With regard to orders of protection, any noncitizen found by a court to have violated an order of protection insofar as it covers credible threats of violence, repeated harassment, or bodily injury to the subject(s) for whom the protection order was issued is deportable. “Protection order” encompasses any “any injunction issued for the purpose of preventing violent or threatening acts of domestic violence, including temporary or final orders issued by civil or criminal courts (other than support or child custody orders or provisions) whether obtained by filing an independent action or as a pendente lite order in another proceeding.”
Many removal cases under this statute stem serious incidents of violence. However, in other cases, particularly those arising in jurisdictions with overburdened family and criminal court systems where the pressure to dispose of cases with guilty pleas is high, a noncitizen may unwittingly face deportability charges bases on a hasty guilty plea.

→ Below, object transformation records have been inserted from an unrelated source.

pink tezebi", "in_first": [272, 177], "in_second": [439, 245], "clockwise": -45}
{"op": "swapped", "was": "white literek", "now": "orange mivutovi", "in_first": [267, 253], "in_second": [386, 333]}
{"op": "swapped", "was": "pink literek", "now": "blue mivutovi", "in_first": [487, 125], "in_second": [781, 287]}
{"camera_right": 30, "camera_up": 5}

For example, in a recent case, Jones Fletcher represented a longtime green card holder facing a domestic violence deportability charge that stemmed from a 911 call made in the midst of a heated verbal argument with his wife several years before. While there was no violence involved in the incident, the case occurred in a mandatory arrest state. The noncitizen was arrested by local police and at the advice of a court appointed attorney entered a hasty guilty plea to a domestic violence related misdemeanor. Despite the fact the noncitizen received no jail time and remained married to his wife of over 20 years, DHS initiated removal proceedings against him six years after the incident.
- Failure to register as a sex offender
A noncitizen who fails to comply with the federal law related to mandatory registration of sex offenders is subject to deportation.

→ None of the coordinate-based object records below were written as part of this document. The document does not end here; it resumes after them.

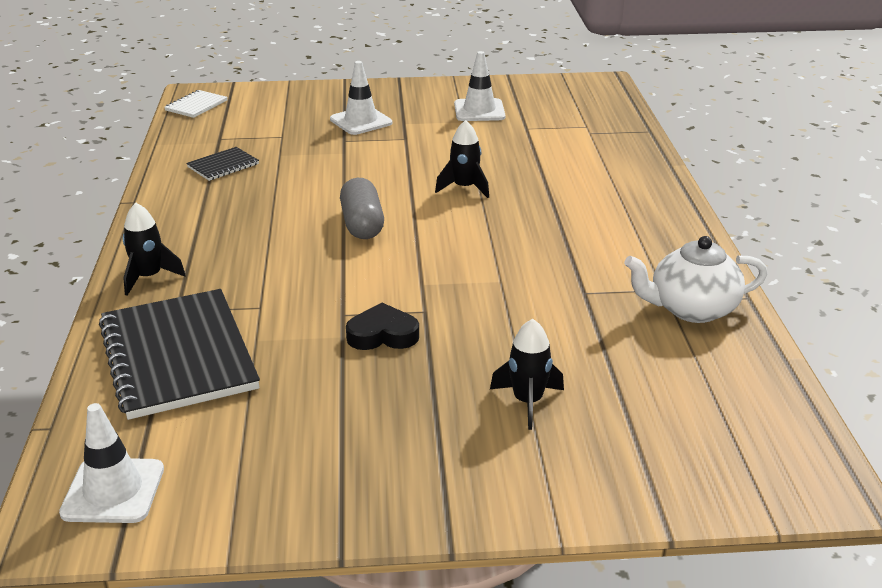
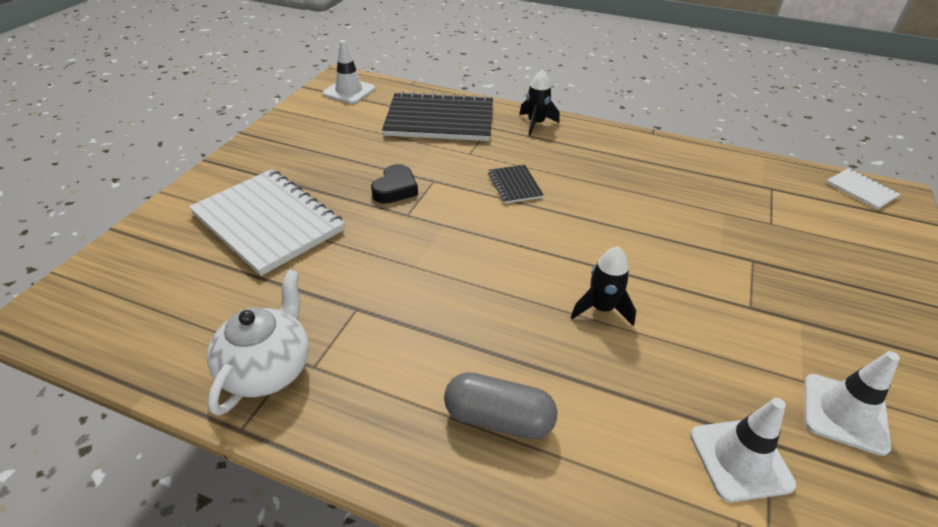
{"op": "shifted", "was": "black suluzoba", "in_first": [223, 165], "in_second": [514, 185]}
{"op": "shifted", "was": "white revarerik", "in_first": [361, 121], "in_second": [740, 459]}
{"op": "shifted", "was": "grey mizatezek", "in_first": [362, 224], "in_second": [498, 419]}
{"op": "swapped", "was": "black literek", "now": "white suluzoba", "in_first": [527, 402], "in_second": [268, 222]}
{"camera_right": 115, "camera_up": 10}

Failure to rgister and falsification of documents. This often overlooked, but potentially devastating deportability charge applies to noncitizens that violate one of several federal statutes relating to the registration and falsification of immigration-related documents, failure to file a change of address as per the requirements of the Immigration and Nationality Act, or make a false claim to U.S. citizenship.
Security and related grounds. Similar to the ground of inadmissibility discussed in the Jones Fletcher inadmissibility overview, this ground covers noncitizens who are alleged to have engaged in espionage, sabotage, prohibited transfers, threatening activities, activities having serious foreign policy consequences, terrorist activities, assisting in Nazi persecution or engaging in genocide, and engaging in the recruitment or use of child soldiers. In our experience, this ground is commonly asserted against individuals alleged to have participated in civil wars as part of a group the U.S. government subsequently designated as a terrorist organization.
Public-charge grounds. While rarely used, the Immigration and Nationality Act deems any noncitizen that becomes a “public charge” (a term of art limited to accepting specified forms of public assistance) within five years of his or her admission is deportable. However, if the noncitizen is able to affirmatively show that the circumstances that necessitated accepting public assistance arose after his or her admission, this ground does not apply.
Unlawful voting. A noncitizen unlawfully votes in any federal, state, or local election is deportable. There are limited exceptions to this ground of deportability for certain noncitizens who are the children of U.S. citizens.